Description of problem: After the /var partition filled up and was subsequently cleaned up, one geo-replication session is showing faulty for one pair of nodes. Version-Release number of selected component (if applicable): RHGS 3.1.3 on RHEL 6.8 How reproducible: Ongoing [root@rhssp1 ~]# gluster v geo-replication node8_dir status MASTER NODE MASTER VOL MASTER BRICK SLAVE USER SLAVE SLAVE NODE STATUS CRAWL STATUS LAST_SYNCED ------------------------------------------------------------------------------------------------------------------------------------------------------------- node1 vol8_dir /vol8b1/dir root ssh://node11::vol8_dir_slave node11 Active Changelog Crawl 2016-08-08 13:24:52 node3 vol8_dir /vol8b3/dir root ssh://node11::vol8_dir_slave N/A Faulty N/A N/A node4 vol8_dir /vol8b4/dir root ssh://node11::gvol8_dir_slave N/A Faulty N/A N/A node2 vol8_dir /vol8b2/dir root ssh://node11::vol8_dir_slave node11 Passive N/A N/A
Checked the log files, Observations: gsyncd.conf file corruption: When /var partition is full, on glustered restart it is corrupting the gsyncd.conf(Geo-rep session conf). As a workaround, conf file copied from good peer node to other nodes. To fix this issue in future, we should avoid regeneration of conf file every time when glusterd starts and handling failures. Python Traceback causing Geo-rep status Faulty. We found following traceback in Slave log file. Traceback (most recent call last): File "/usr/libexec/glusterfs/python/syncdaemon/repce.py", line 113, in worker res = getattr(self.obj, rmeth)(*in_data[2:]) File "/usr/libexec/glusterfs/python/syncdaemon/resource.py", line 772, in entry_ops os.unlink(entry) OSError: [Errno 21] Is a directory: '.gfid/12711ebf-7fdc-4f4b-9850-2d75581eb452/New folder' During Rename, if source and Target has same inode then Geo-rep is deleting the source since No rename required. It is not handling the directories. When it tries to delete the source directory it is failing with this error. We will work on this fix. As a workaround, In all brick backends of Slave, ls .glusterfs/12/71/12711ebf-7fdc-4f4b-9850-2d75581eb452/New folder If Empty then cleanup/delete "New folder" in Slave. So that Geo-rep can continue by passing this error. If not empty, backup the files and then delete the "New folder". We can trigger sync for the files from this directory if any.

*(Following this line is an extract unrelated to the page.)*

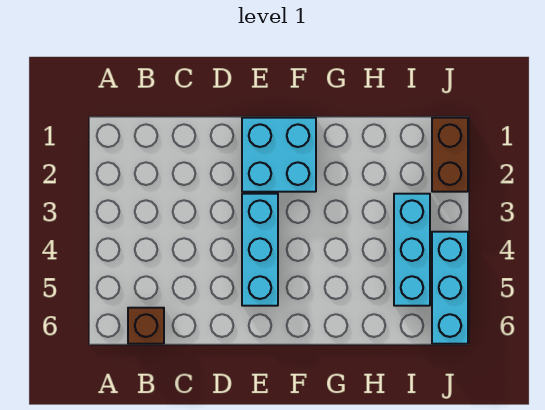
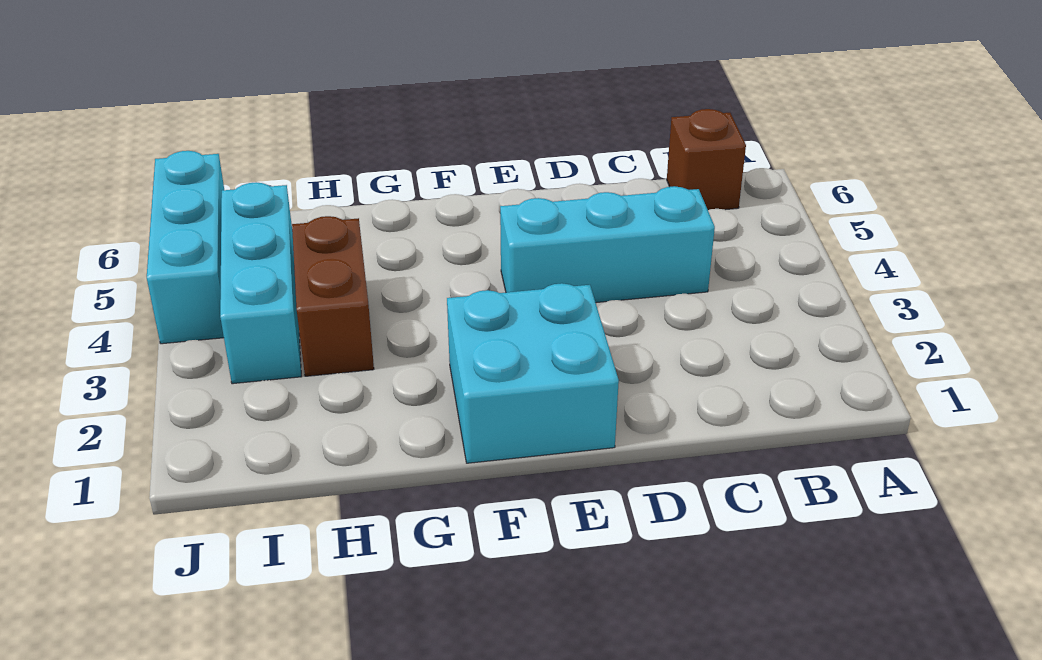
cyan 1x3 brick [242,194,278,306] -> cyan 1x3 brick turned to [500,186,715,303]
brown 1x2 brick [432,118,468,192] -> brown 1x2 brick moved to [292,216,374,376]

Geo-replication support added to Glusterd2 project, which will be available with Gluster upstream 4.0 and 4.1 releases. Most of the issues already fixed with issue https://github.com/gluster/glusterd2/issues/271 and remaining fixes are noted in issue https://github.com/gluster/glusterd2/issues/557 We can close these issues since we are not planning any fixes for 3.x series.
I see the issues are fixed UPSTREAM right now. Customer case is closed too. When the GD2 comes to product, this gets automatically closed! Please re-open the issue if the ask is to get it in GD1 itself, which means we have to rescope the effort and see what can be done!